Décrit comme un homme hautement respecté par ses employés et dévoué à la réussite de son journal, celui que tous appelaient « Monsieur Dubé » est décédé, 26 ans après avoir tiré sa révérence d'un poste qu'il chérissait.

« C'est le seul patron que j'appelais Monsieur, raconte le journaliste de longue date de La Tribune Denis Messier. Avec lui, c'était l'information qui comptait, mais c'était aussi un excellent vendeur. Il vendait son produit et ses idées. »

Originaire de Coaticook, où il amorce sa carrière de journaliste, Yvon Dubé est engagé à La Tribune en octobre 1956. À peine dix ans plus tard, il en devient président-éditeur. Sous son égide, La Tribune a connu une explosion de son tirage, passant de 23 000 exemplaires à son arrivée à 50 000 au milieu des années 1970 à la suite d'une stratégie de contenus inspirée de méthodes américaines de distribution.

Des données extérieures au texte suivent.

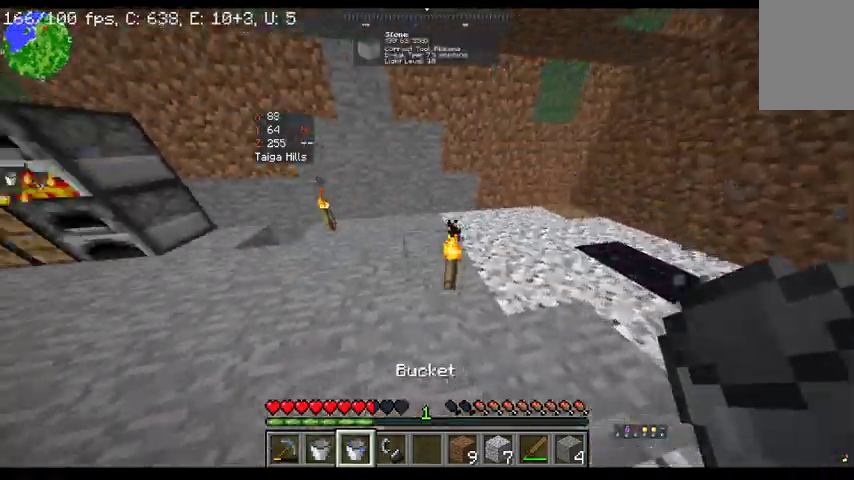
{"keys": ["w"], "mouse": [], "events": []}
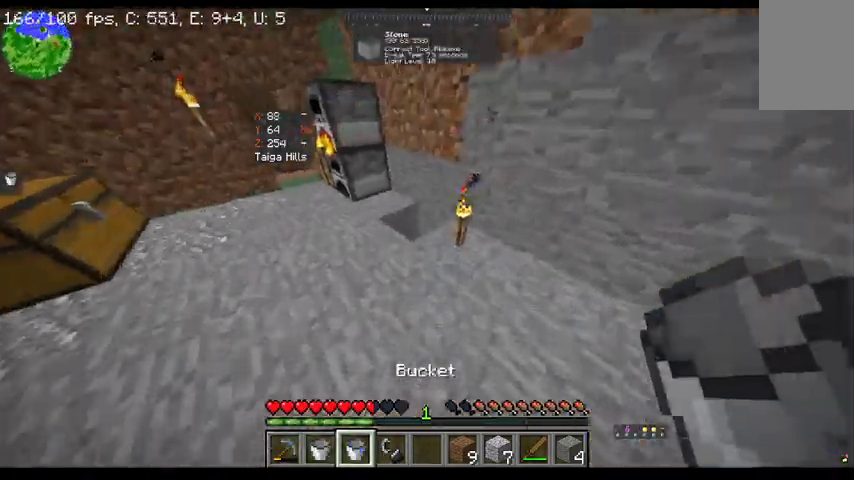
{"keys": [], "mouse": [], "events": [[167, "w", "up"]]}
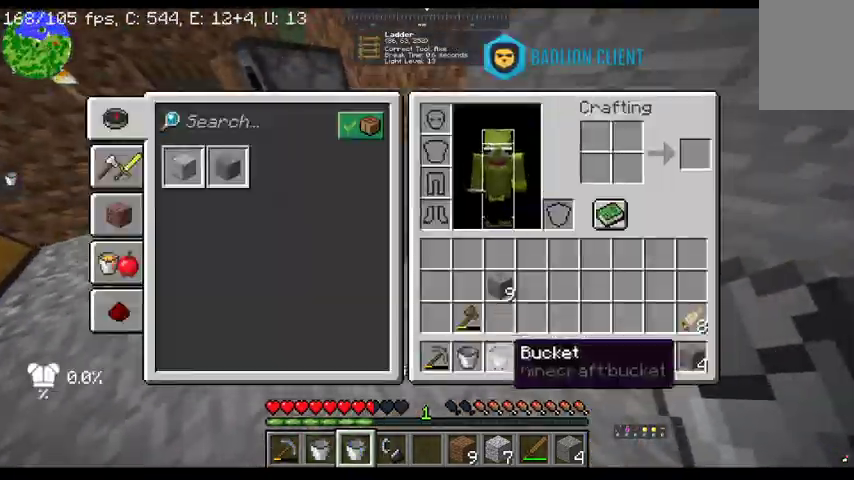
{"keys": [], "mouse": [], "events": []}
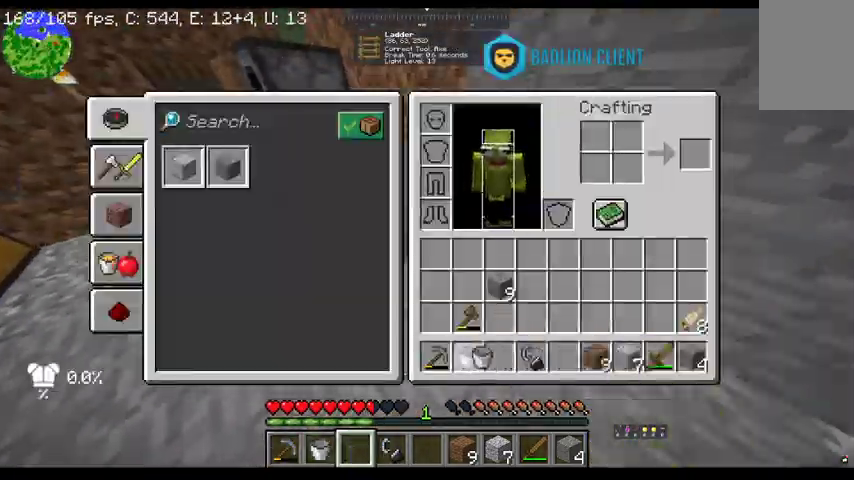
{"keys": ["w"], "mouse": [], "events": [[467, "w", "down"]]}
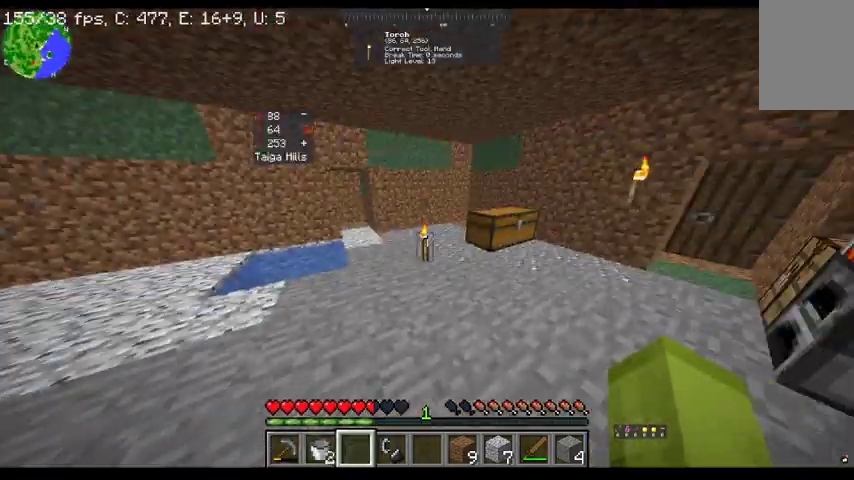
{"keys": ["w"], "mouse": [], "events": []}
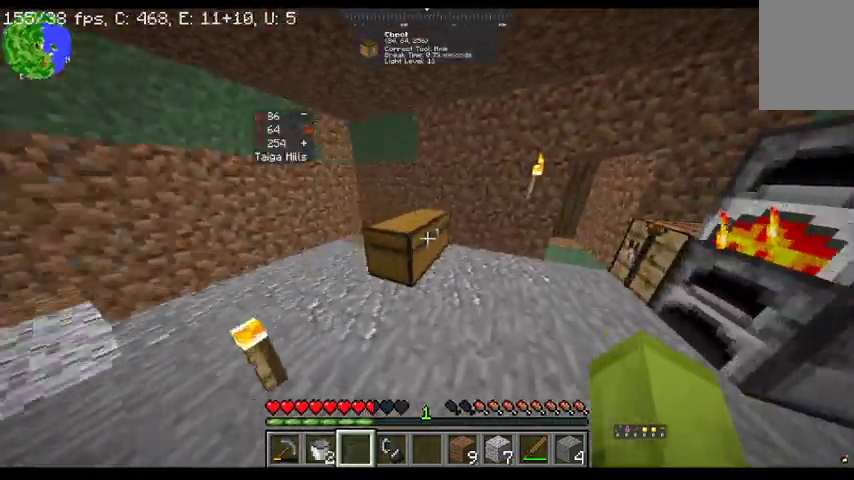
{"keys": [], "mouse": [], "events": [[300, "w", "up"]]}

« Il a créé des pages zonées pour chacune des localités importantes desservies par le journal. Par exemple, en page 6, chacune d'elles avait les nouvelles qui la concernaient, que ce soit Victoriaville, Drummondville, Thetford Mines ou Sherbrooke. Le tirage a presque doublé à ce moment-là », se remémore l'ancien journaliste sous Yvon Dubé, Mario Goupil.

« Avec cette idée, il a dit : "on sera un journal régional jusqu'au bout" », ajoute Denis.

C'est à cette même époque que les bureaux de La Tribune sont passés du centre-ville de Sherbrooke à leur emplacement actuel de la rue Roy. Une transition vers la modernité accompagnée de l'arrivée des premiers ordinateurs.

Un homme discret

Denis Messier parle d'un personnage effacé, qui préférait demeurer dans son bureau et se consacrer à son travail de président-éditeur plutôt que de se rendre dans divers événements. « Il sortait peu, mais il était extrêmement bien renseigné sur ce qui se passait dans la ville », affirme-t-il.

« En 38 ans à La Tribune, je ne sais pas si j'ai vu M. Dubé dix fois dans la salle de rédaction. Quand on le voyait, c'était un événement, mentionne Mario Goupil. On ne le voyait pas, mais on sentait sa présence d'excellent administrateur. C'était un ancien journaliste, il connaissait le tabac. »

En 1989, après 33 ans de service au journal, Yvon Dubé quitte pour la retraite. Quelques années plus tard, ce grand bâtisseur perd progressivement la vue. Incapable de lire son journal, il doit recourir à l'aide de ses proches pour entendre les mots d'une salle de rédaction qu'il a contribué à forger.

« Ça a été un grand malheur pour lui, affirme M. Goupil. Il n'y a rien de pire pour un journaliste que de ne plus pouvoir lire son journal. »

Parce que jusqu'à la dernière heure, La Tribune aura été « son » journal.

Un dernier hommage lui sera livré ce vendredi 27 novembre de 19 h à 21 h à la Coopérative funéraire de l'Estrie, de même que le lendemain, de 9 h à 10 h 30.